Tuesday, December 27, 2011

Tire hammer

Over the last several months I have prepared for a trip to North Carolina to participate in a power hammer workshop. The plan was to build 19 power hammers in three days. I helped obtain material for the build as well as helping pre-fab one of the parts.

The workshop was this past weekend and went very well. No one got hurt and all 19 hammers were completed. The designer of the hammer was present to oversee the workshop. We all had a great time.

Dad and I made the trip together. I had wanted to document the trip closely, but I forgot the camera. In consequence I have just a few pictures of the build and then a couple of the hammer in my shop.

A guy I had met before, and I worked on drilling and tapping holes for the first day and a half. Our job consisted of hoisting the aproximately 800 pound frame pieces into position, marking the location for the holes, drilling through 1.5-inches of steel with a 1/4-inch diameter drill bit, then drilling with a 27/64-inch bit, then tapping with a 1/2x13 thread tap. Once this was complete, the hammer frame was shifted a couple of inches and the entire process was repeated. The hammer frame was then hoisted off of the drill machine and moved into line for assembly.

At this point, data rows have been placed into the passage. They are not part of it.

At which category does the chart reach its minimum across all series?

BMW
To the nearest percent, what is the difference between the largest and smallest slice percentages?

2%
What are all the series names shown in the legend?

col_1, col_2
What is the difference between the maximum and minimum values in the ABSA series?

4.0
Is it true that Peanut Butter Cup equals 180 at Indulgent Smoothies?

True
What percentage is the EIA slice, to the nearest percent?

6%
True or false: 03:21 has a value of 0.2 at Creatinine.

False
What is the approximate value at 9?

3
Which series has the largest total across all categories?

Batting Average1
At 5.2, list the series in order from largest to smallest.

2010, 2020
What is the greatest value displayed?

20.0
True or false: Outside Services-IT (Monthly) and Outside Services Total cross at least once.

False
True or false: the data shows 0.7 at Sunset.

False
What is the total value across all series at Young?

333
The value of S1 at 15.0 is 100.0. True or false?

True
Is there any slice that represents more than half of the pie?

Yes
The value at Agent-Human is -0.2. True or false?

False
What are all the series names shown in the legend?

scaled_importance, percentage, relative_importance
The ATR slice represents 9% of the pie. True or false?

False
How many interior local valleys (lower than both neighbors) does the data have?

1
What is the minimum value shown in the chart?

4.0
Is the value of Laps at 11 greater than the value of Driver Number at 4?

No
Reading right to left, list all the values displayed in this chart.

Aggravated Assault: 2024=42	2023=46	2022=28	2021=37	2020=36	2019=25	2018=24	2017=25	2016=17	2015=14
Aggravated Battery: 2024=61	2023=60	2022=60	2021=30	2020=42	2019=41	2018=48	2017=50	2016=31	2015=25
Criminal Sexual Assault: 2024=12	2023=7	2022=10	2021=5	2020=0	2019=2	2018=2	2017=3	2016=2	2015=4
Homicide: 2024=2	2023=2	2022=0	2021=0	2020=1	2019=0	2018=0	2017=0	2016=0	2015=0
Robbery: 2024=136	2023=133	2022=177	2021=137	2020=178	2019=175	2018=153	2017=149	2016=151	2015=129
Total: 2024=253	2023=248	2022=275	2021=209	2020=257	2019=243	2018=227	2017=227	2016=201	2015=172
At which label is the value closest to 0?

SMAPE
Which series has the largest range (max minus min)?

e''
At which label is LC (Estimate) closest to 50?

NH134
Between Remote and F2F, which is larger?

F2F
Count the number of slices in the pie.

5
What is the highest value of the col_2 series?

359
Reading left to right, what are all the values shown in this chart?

Here the hammer frames are in line and ready for the rest of the assembly process.

Here are the hammers after quite a bit more assembly. A couple other guys and I mounted all of the motors on the hammers.

The shop owner's wife hosted everyone's lunch!

And we'll skip ahead! Here is my hammer in the back of the truck.

From the back of the truck to the shop floor was an interesting trip. We have no rig for picking up a 1200 pound piece of equipment, out of the back of the truck. So, we hooked up our flatbed trailer and took it up to the steel yard. They took one of their forklifts (capable of lifting 8000 pounds,) and transfered the hammer from the back of the truck to the trailer. We came back home then. From there, we used our animal hoist, that fits in the truck hitch, to lift the hammer off of the trailer and onto some rollers set up across our shop floor.  Then it was just a matter of rolling the hammer across to my side of the shop. Sounds easy huh? It is just sitting in the shop until I can get a pad poured for it and get it mounted.

I made all of the hammer treadles which is the piece that my foot is on in this next picture. The piece I delivered down there is the large round piece. I took over 19 pieces and each one weighs between 400 and 500 pounds.

Once I get it set up and running I'll post a video of it in operation.


Blacksmith Chase said...

Well since you are only one smith, and you have two power hammers, I will store one of them for you free of charge. Besides what are friends for any ways?;)

amateur blacksmith said...

Dave could you send me the plans to one of those PLEEEEEEEEEESE.

Master Dave said...

I can't send you a set of plans as they are under copyright to the designer Mr. Clay Spencer. Mr. Clay is a great guy and the plans are available for $30.00 from him. You can contact him by email:

From there I'd be happy to help you with any questions you have throughout the build process.